The Software Café
Software, quality and lunch in a time before the internet.
There was a time when if you wanted to know the news you bought a newspaper or listened to the wireless. You paid people in cash or wrote them cheques and did your banking at a building in the High Street. You might even have had a chat with the cashier while you were at it. The High Street was full of shops to buy things and you couldn't lose your life savings in a few seconds because there was a bookmaker between you and ruin, and he only opened for a few hours a day. You went to the library to look up facts in encyclopedias or reference tomes and the secret of great food was held in the bound pages of recipe books.
There were only two types of ticket for the train available at the station and the prices remained much the same from day to day.
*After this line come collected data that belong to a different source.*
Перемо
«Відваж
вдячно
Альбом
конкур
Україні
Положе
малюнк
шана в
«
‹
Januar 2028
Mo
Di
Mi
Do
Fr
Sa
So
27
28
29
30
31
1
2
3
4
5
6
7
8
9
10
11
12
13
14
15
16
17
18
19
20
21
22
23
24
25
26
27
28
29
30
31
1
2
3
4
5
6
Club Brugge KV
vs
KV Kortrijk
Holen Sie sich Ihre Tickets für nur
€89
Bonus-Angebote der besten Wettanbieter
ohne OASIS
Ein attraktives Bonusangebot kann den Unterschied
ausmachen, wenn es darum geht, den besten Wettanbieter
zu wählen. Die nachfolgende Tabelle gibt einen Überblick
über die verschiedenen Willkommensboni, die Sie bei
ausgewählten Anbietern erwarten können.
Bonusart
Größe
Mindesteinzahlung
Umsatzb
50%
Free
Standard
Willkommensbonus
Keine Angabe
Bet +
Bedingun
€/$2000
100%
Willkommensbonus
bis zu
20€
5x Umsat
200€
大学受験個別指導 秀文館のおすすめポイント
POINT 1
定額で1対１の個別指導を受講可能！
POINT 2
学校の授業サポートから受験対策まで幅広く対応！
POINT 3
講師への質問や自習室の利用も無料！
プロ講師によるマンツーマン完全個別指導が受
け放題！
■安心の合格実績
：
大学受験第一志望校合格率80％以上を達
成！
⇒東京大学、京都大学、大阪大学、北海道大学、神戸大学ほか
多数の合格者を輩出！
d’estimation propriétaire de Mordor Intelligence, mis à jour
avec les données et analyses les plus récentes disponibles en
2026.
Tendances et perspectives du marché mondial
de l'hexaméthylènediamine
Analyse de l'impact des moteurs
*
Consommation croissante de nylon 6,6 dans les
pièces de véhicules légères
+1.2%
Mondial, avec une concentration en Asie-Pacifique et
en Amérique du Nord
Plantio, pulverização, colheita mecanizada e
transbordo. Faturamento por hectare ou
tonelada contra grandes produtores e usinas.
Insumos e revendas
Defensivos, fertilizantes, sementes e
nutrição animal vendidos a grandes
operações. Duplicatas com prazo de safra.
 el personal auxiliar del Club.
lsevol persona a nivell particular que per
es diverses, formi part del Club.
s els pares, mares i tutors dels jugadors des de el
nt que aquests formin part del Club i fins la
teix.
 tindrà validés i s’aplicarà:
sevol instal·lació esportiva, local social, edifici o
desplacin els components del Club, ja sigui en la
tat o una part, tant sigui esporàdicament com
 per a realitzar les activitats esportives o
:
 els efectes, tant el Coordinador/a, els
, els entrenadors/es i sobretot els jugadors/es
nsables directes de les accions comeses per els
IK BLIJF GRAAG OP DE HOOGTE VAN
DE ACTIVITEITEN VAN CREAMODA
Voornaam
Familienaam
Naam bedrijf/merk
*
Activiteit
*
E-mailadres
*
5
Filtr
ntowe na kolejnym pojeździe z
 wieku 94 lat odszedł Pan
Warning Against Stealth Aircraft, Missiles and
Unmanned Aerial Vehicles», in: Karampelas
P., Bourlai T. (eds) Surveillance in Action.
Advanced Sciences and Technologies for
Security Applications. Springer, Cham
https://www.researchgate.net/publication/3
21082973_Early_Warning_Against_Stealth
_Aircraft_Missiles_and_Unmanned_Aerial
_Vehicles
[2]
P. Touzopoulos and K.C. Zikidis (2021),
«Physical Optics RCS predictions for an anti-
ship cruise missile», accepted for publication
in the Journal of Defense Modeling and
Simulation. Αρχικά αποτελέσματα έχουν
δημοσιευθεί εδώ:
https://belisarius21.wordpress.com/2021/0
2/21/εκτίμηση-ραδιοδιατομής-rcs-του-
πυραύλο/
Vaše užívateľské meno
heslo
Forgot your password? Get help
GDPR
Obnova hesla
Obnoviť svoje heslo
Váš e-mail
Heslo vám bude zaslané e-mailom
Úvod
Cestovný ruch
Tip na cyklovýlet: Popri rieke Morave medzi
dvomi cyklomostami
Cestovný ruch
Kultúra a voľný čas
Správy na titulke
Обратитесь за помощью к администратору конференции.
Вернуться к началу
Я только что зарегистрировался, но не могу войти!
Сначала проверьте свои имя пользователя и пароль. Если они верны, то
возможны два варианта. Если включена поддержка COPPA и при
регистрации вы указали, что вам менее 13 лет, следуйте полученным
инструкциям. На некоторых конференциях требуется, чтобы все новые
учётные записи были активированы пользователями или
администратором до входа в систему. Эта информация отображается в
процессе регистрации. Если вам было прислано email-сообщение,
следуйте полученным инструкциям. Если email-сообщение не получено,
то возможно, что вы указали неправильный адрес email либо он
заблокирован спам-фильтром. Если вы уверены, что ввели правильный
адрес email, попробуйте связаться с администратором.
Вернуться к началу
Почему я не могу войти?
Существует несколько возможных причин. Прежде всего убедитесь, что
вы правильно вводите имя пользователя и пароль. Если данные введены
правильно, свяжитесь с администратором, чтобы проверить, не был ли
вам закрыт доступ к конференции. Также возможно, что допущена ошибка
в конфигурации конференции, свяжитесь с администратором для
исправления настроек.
The travel agent would book flights and hotels for you, get you your favourite seat on the plane and give you a paper ticket. Telephones were fixed by a wire to the wall and were used for genuine communications rather than money scams. If you were lonely you looked in the lonely hearts column of the local newspaper or simply went to the pub, or took up country dancing, or phoned your cousin. Entertainment was delivered to your TV according to a schedule and if you weren't there you missed it, except if you had a flash video tape recorder. There was another shop in the high street that sold you music on vinyl records, some of which were not black. Software came through the post on a CD with a printed user manual. There was a time before the internet.
The software programmers of the day were masters of rare and charmed runes in Ada, Lisp, C, FORTRAN and COBOL. Their tools were exquisitely crafted Sun Sparcstations, Silicon Graphics Crimsons and Acorn Archimedes. It was a time of great creativity and exploration. Software development was a frontier and the map was being drawn in real-time. Programmers looked for the right way to do software, quality, and when they remembered, lunch. It was a noble quest. Then a bunch of dudes realised there was a fortune to be made selling porn directly over the phone line to a person's computer. Programming suddenly had a real purpose, the money to support it and thanks to Tim Berners-Lee setting it up right, the internet was born. Then there is the time with the internet. But just before that was the Software Café and the small matter of a speed-of-light transference machine to get you between restaurants.